Munidos de uma idéia, da certeza de que ela é sensacional e da fé absoluta em si mesmos (e, em muitos casos, apenas dessas três coisas), empreendedores são pessoas capazes de chegar até onde a maioria nem tenta ir. Eles não costumam hesitar demais para colocar todas as economias da família em projetos que, muitas vezes, não são mais que uma promessa. É comum, durante o estágio embrionário, que suas empresas sejam erguidas sobre bases financeiras improvisadas, como cheque especial, dinheiro da venda do carro ou empréstimos de parentes. Chega uma hora que essas fontes secam -- sobretudo para as empresas que conseguem atravessar os primeiros cinco anos, aquele período crítico em que a maior parte delas morre. Sim, pois se tudo correr bem, é certo que, em algum momento, serão necessários investimentos para o empreendimento evoluir. Para os donos de pequenas e médias empresas com potencial de expansão, a boa notícia é que é cada vez maior o número de investidores querendo apostar nelas. "Estamos num período em que não faltam recursos para empreendedores com bons negócios", afirma Marcus Regueira, presidente da Abvcap, entidade que reúne os fundos de capital de risco no Brasil.

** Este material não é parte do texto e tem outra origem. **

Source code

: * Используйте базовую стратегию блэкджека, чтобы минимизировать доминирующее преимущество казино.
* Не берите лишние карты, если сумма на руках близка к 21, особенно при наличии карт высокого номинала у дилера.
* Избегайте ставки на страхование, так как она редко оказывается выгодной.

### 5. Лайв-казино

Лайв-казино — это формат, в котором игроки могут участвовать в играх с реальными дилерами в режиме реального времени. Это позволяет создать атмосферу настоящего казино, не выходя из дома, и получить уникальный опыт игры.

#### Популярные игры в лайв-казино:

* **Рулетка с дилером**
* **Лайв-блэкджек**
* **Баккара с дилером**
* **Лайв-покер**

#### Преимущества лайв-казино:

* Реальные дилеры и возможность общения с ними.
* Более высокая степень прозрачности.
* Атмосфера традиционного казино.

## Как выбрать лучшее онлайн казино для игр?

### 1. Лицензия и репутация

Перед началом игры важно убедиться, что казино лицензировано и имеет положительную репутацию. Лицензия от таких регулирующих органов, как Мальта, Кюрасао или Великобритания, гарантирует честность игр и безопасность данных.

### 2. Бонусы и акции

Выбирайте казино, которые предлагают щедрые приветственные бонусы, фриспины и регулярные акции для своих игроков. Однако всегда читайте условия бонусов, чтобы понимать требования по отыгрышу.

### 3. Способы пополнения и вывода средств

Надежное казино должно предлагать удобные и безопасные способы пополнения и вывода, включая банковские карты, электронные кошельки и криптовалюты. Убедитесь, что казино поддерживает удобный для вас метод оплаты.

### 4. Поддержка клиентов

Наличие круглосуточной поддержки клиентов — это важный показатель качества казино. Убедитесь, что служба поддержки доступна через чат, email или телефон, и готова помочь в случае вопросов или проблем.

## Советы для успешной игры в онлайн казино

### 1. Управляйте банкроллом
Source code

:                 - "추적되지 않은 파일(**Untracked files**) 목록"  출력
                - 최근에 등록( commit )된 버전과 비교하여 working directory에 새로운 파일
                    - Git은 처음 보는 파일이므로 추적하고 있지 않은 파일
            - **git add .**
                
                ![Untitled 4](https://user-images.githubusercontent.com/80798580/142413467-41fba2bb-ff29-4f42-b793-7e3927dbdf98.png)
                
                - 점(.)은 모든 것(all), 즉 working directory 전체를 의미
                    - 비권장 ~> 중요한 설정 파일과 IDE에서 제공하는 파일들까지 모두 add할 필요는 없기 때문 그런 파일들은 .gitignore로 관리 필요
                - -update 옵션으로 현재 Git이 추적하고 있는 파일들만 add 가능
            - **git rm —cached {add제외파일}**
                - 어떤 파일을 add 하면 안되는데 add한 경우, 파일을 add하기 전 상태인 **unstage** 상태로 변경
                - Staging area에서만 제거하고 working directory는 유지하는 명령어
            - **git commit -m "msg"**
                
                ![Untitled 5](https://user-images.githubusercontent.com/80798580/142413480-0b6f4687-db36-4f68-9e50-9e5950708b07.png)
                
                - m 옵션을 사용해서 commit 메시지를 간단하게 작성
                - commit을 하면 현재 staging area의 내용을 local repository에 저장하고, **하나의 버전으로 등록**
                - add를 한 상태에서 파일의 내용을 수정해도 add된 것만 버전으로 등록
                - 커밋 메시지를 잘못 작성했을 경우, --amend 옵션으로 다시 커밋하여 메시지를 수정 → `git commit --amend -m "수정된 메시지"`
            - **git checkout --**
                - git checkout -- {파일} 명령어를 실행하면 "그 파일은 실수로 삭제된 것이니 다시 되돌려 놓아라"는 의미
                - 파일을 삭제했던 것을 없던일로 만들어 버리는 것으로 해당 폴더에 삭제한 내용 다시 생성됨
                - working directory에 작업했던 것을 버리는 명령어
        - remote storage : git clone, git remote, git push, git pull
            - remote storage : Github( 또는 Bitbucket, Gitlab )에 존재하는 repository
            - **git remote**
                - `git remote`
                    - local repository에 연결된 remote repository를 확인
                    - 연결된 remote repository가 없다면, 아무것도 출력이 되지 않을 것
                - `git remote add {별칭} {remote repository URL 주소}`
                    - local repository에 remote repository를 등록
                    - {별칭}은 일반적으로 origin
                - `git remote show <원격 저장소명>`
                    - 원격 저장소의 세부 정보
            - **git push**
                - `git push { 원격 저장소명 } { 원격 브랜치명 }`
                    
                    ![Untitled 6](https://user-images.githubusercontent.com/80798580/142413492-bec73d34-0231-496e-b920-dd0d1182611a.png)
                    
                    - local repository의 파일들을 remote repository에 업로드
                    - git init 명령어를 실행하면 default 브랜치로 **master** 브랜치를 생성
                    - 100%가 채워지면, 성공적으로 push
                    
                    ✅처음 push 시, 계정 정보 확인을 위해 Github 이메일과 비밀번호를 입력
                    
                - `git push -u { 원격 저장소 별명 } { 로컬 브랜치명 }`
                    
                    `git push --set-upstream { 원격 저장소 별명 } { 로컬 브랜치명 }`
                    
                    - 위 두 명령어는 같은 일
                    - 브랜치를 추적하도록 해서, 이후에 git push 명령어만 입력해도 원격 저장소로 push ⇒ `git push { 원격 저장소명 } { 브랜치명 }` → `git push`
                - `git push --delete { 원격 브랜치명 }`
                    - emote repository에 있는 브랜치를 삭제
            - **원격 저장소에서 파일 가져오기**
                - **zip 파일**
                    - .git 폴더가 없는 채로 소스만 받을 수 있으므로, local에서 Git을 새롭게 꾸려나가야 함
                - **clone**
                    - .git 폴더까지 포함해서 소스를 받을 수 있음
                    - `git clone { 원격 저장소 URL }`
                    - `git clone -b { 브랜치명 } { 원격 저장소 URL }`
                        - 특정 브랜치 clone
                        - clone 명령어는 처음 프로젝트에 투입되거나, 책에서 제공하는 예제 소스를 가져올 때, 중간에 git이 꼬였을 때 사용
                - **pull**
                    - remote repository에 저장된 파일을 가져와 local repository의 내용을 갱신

O capital de risco -- uma ponte financeira entre investidores que caçam boas oportunidades e negócios com perspectiva de grande valorização -- ganhou uma força descomunal no mundo. Com recursos de poderosas instituições de previdência privada, de bolsas de valores e até de países, alguns fundos aplicam fortunas em negócios que, até há pouco tempo, não lhes interessavam. Para as pequenas e médias empresas brasileiras, o efeito prático é o acesso a um montante recorde de recursos provenientes desses capitalistas. Segundo estimativas da Abvcap, existem cerca de 2,8 bilhões de reais à disposição de pequenos e médios negócios com potencial de trazer retornos fora de série. Como é difícil passar pela peneira dos fundos, só uma parcela menor deve se transformar em investimentos. Os cálculos da Abvcap dizem que essa quantia vai girar em torno de 500 milhões de reais ao longo de 2008. É o triplo do que os fundos investiram em pequenas e médias empresas durante 2007.
Nos últimos anos, cada negócio que se encaixou no perfil procurado pelos fundos recebeu, em média, de 1 milhão a 2 milhões de reais. Do ponto de vista de um pequeno ou médio empresário, a quantidade de dígitos em si não é o que mais importa -- e sim o fato de o dinheiro aparecer no momento em que se precisa muito dele. "Um aporte de capital pode dar o impulso que falta para uma pequena ou média empresa saltar para um novo patamar de crescimento", diz Cláudio Furtado, coordenador do centro de estudos de capital de risco da Fundação Getulio Vargas. Na maioria dos casos, o aporte chega quando se esgotaram todos os recursos para a empresa se expandir por conta própria. Com a entrada de um sócio capitalista, essa aflição dá lugar à execução de estratégias para continuar crescendo -- ampliar as instalações, lançar produtos ou até comprar outras companhias.